SynthID-Text introduces a scalable, production-ready generative watermark for LLMs based on Tournament sampling. It provides: (1) configurable non-distortion guarantees that preserve text quality, (2) improved detectability over state-of-the-art baselines in both non-distortionary and distortionary regimes, (3) negligible latency overhead, and (4) compatibility with speculative sampling for high-throughput deployment. Deployed in Gemini and Gemini Advanced, SynthID-Text constitutes, to the authors’ knowledge, the first large-scale production deployment of a generative text watermark.
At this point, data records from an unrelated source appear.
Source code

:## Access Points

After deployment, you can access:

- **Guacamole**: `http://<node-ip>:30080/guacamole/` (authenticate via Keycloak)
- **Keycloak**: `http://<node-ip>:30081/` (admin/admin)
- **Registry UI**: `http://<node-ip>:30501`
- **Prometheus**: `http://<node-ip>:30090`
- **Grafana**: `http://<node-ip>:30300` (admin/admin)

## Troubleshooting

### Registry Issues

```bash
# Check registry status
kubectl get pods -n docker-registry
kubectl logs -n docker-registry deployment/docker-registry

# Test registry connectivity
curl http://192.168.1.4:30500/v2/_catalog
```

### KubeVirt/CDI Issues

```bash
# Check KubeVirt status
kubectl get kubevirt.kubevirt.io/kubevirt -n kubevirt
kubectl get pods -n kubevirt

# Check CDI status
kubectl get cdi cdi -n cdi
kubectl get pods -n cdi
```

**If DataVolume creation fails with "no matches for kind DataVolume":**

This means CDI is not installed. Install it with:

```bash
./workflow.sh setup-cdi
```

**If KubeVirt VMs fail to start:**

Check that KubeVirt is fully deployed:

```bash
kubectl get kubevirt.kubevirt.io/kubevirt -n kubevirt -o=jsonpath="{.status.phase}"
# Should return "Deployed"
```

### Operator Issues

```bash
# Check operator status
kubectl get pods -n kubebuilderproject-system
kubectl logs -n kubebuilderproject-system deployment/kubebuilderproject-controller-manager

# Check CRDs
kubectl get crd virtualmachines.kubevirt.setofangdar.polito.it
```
Future work includes strengthening robustness to editing/paraphrasing and adversarial attacks (stealing, spoofing, scrubbing), extending scoring functions and detection under low-entropy regimes, improving diversity-preserving configurations, and broadening cross-language evaluation and interoperability across heterogeneous providers.

Limitations
  • Coordination requirement: Generative watermarking only identifies content from systems that adopt it; it cannot detect outputs from actors who do not implement watermarking. - Open-source challenge: Enforcing watermarking across decentralized, open-source deployments is difficult. - Vulnerability to attacks: Watermarks can be weakened by edits, paraphrasing, and adversarial attacks such as stealing, spoofing, and scrubbing; robustness remains an active research area. - Entropy dependence: Detectability decreases when the LLM distribution is low entropy (e.g., highly deterministic responses), and improves with longer texts and higher entropy. - Diversity trade-offs: Even non-distortionary configurations can reduce inter-response diversity; stronger non-distortionary guarantees may reduce detectability and increase computational complexity. - Complementarity: Generative watermarking is not a complete solution; post hoc detection or retrieval-based methods may be needed to detect unwatermarked AI text.